▸ **Dataset entries**:
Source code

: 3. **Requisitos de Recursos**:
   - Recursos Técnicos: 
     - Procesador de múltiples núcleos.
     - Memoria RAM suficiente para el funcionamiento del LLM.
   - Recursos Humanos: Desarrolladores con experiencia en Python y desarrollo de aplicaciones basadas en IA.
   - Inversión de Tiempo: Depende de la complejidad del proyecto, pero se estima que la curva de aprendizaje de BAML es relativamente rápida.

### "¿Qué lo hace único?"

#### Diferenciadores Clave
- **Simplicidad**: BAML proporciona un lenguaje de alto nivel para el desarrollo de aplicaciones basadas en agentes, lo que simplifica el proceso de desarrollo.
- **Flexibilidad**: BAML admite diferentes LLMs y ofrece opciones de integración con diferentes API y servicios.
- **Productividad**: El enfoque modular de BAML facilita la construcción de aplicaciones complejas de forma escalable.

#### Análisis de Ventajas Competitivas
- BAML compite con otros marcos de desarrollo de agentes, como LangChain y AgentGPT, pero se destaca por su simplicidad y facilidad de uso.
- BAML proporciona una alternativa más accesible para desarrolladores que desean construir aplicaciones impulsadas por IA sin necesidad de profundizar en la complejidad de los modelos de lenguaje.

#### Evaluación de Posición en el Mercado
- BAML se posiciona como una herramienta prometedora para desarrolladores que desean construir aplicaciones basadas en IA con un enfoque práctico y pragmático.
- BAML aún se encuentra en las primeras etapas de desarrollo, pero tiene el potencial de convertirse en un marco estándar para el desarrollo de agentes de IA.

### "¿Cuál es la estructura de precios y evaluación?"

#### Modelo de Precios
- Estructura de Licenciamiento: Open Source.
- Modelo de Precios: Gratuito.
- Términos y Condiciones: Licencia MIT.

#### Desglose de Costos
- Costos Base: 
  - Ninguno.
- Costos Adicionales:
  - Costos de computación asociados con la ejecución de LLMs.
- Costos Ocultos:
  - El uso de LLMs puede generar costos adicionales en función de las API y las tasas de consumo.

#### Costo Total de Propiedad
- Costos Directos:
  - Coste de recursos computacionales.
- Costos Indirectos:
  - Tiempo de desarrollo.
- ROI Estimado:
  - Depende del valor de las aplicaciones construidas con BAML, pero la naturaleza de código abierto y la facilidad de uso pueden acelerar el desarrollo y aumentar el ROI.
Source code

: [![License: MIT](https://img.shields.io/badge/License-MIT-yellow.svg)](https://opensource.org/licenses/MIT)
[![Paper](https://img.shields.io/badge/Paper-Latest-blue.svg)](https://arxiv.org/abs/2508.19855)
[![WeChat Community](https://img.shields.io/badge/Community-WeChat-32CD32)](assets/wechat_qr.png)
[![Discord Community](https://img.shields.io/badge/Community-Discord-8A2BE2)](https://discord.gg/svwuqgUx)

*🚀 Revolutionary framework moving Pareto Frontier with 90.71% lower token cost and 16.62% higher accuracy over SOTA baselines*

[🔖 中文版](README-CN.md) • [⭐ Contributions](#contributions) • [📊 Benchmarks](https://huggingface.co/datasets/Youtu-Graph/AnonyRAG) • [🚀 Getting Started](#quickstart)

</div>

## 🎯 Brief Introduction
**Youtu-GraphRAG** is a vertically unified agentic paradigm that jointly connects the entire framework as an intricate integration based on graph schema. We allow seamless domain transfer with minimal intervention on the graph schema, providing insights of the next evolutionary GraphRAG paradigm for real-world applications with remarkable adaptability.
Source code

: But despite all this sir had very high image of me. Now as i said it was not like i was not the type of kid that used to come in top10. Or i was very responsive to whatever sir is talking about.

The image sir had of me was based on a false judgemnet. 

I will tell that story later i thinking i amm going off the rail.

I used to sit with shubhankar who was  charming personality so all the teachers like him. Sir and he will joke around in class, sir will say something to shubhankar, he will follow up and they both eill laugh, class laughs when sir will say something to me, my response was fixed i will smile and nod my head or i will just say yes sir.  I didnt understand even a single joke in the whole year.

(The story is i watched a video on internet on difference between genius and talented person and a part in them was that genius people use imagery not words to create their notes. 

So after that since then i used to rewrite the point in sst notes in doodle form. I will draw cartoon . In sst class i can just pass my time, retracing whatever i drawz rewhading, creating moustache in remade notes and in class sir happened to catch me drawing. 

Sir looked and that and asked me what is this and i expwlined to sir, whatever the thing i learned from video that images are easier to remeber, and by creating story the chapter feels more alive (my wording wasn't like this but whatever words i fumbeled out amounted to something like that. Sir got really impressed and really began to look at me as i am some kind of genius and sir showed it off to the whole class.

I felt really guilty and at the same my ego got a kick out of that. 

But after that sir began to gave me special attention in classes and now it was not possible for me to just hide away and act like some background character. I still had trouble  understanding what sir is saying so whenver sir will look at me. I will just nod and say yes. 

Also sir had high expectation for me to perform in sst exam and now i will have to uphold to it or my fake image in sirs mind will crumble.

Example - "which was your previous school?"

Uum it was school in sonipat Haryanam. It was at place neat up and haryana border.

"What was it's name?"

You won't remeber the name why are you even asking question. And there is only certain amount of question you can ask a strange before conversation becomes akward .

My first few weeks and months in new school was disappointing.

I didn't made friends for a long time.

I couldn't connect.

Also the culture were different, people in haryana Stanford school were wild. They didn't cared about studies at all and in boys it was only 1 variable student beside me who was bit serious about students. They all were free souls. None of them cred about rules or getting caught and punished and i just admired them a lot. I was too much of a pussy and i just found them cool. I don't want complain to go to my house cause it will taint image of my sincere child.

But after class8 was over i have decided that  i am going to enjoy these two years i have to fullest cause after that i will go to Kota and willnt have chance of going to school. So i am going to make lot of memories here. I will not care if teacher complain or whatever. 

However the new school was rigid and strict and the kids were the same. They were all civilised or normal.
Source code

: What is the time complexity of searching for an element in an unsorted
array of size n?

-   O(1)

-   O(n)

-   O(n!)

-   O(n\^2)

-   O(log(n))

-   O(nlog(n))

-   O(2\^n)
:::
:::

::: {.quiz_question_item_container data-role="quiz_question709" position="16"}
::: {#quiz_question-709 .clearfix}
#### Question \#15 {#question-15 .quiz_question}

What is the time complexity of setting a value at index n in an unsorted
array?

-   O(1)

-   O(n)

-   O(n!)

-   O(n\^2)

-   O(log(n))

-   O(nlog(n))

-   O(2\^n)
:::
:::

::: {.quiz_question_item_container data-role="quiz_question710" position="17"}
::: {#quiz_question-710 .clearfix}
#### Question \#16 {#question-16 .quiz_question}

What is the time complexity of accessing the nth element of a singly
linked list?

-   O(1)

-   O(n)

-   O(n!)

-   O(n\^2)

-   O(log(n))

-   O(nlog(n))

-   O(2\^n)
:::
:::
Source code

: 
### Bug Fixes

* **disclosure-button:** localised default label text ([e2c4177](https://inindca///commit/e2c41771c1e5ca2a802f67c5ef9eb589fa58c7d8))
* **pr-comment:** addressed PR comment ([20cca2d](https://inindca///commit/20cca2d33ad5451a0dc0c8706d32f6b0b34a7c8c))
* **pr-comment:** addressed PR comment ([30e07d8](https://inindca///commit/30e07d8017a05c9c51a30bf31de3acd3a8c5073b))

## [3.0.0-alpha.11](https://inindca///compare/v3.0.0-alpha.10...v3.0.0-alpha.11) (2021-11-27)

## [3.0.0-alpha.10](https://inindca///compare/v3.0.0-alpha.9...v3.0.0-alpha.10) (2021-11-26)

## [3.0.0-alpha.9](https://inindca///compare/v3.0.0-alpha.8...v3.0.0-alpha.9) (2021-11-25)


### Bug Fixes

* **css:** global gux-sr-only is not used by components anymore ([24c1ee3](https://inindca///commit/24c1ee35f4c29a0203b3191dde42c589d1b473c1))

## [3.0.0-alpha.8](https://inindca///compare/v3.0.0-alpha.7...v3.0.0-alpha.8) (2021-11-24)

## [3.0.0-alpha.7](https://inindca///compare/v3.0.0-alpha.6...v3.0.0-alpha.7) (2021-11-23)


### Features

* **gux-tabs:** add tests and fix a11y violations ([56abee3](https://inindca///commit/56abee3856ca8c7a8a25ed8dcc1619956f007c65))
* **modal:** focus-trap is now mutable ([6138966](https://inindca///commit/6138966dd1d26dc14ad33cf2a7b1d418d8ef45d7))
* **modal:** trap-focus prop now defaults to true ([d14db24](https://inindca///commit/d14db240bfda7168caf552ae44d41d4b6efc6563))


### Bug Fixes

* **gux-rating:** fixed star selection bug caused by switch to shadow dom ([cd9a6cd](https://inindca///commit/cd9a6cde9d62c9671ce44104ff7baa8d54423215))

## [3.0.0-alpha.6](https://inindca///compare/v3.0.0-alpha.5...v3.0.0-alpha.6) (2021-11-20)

▸ **Activity**:
Please return each line in the records above that contains the string "position".

▸ **Written reply**:
::: {.quiz_question_item_container data-role="quiz_question709" position="16"}
::: {.quiz_question_item_container data-role="quiz_question710" position="17"}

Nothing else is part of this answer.